I dunno if 'normalisation' is the best way to think about this issue with cultural perceptions of weight. I'm not denying it's a problem (I think Lolla was trying to help!), I just dunno whether it's as primary an issue as it might seem. At the back of my mind here, I'm a bit disturbed by people praising me for recognising I have a problem, because I don't think I really deserve that praise. I mean, it's lovely and supportive of y'all, don't get me wrong, but I really feel like a bit of a charlatan lapping it up. 
Let me put it this way. Based on my own failure to maintain a healthy weight, and my mindset in the time during which I gained radical amounts of weight (which is another way of saying "based on my experience of being a fattie"!!) the issue is less normalisation than headspace. If you have a whole bunch of shit kicking off in your life and you are the kind of person for whom food is comforting, it is easy to overeat. (I think it's also easy, in such circumstances, to start severely controlling food intake in various ways if you are the kind of person who finds that comforting instead! Neither is mentally healthy.) It is especially easy to overeat in bad circumstances if you don't have the resources to cook healthy food or are reliant on cheap food or on takeaways and ready-prepared food because you don't have any cooking facilities, or you don't have adequate cooking facilities. (I didn't have a kitchen for 4 months - or any space to cook in, due to building work!)
To diet - to commit to any goal - takes energy, and maintaing that energy takes some degree of stability. I'm able to face my weight issue head-on only because I'm basically very lucky. I'm at a positive point in my life right now where I have headspace, a reasonably stable environment, a supportive partner, and resources of time/money to invest (I have private counselling for abuse as a child, which has helped me to reach a place where I can do things like this, and I'm acutely aware of the number of people on NHS waiting lists who can't afford such a luxury). What I'm trying to say is that it is only as a result of this whole constellation of stuff, I'm able to face this problem head-on. I think it would have been very hard for me to do the same thing six months ago, when I was covered in dust and freezing cold and living on a building site. 
Another way of putting this: it is about will power, but there are sets of circumstances that make it much, much easier to sustain that drive, and sets of events that make it very difficult indeed.
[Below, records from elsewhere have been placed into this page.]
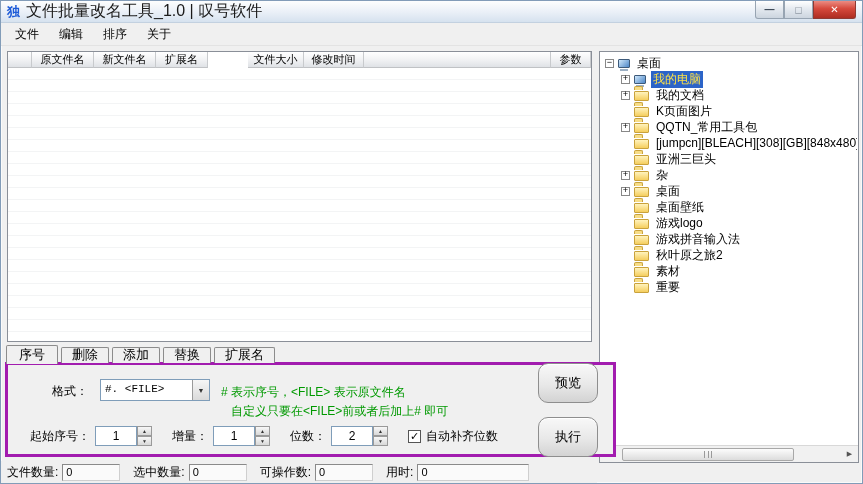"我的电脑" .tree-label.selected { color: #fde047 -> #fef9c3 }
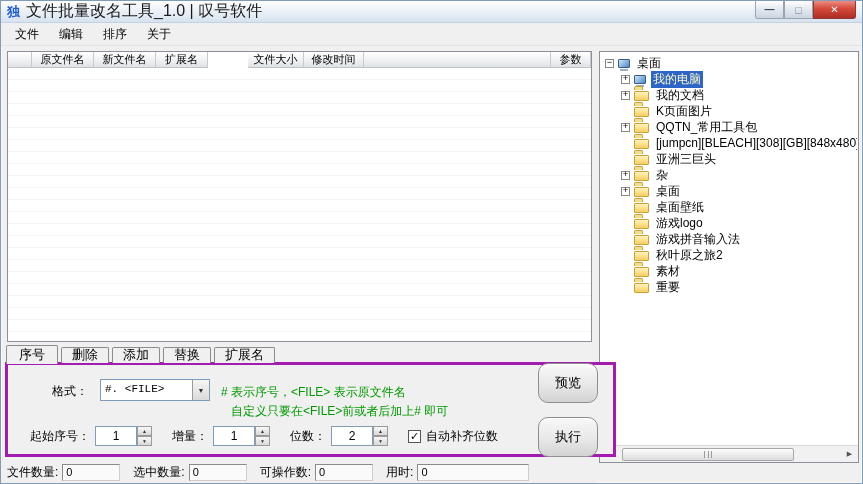"亚洲三巨头" div.tree-row { margin-top: none -> 24px }
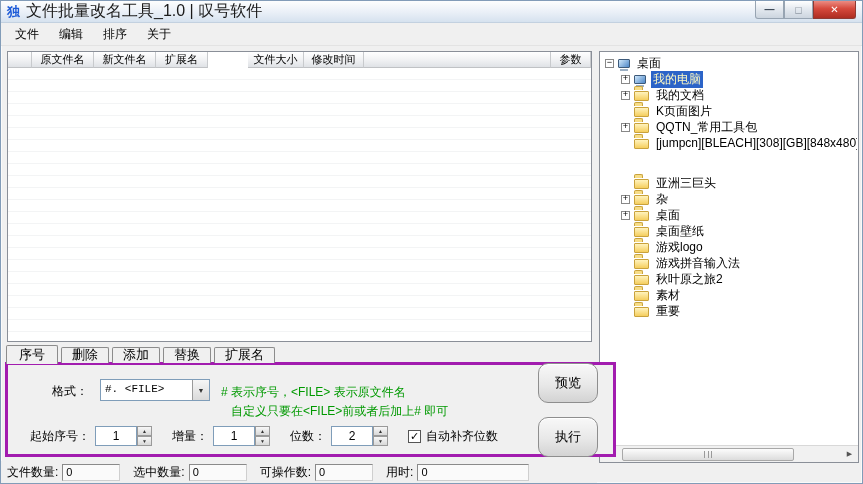"序号" .tab { font-size: 13px -> 16px }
Disclaimer (once again): I am no expert on any of this stuff - witness the marker on the scales!- but I reckon that encouraging people to care for themselves in whatever way they feel able is probably the right way forward. It's basically like FlyLady, but instead of shining your sink to remind yourself that you can tackle your entire house if you take it small step by small step, you do something small to remind yourself that YOU ARE AWESOME AND CAN DO THIS!
Raising a virtual
to all those in the same boat. Let's get fitter, healthier and happier.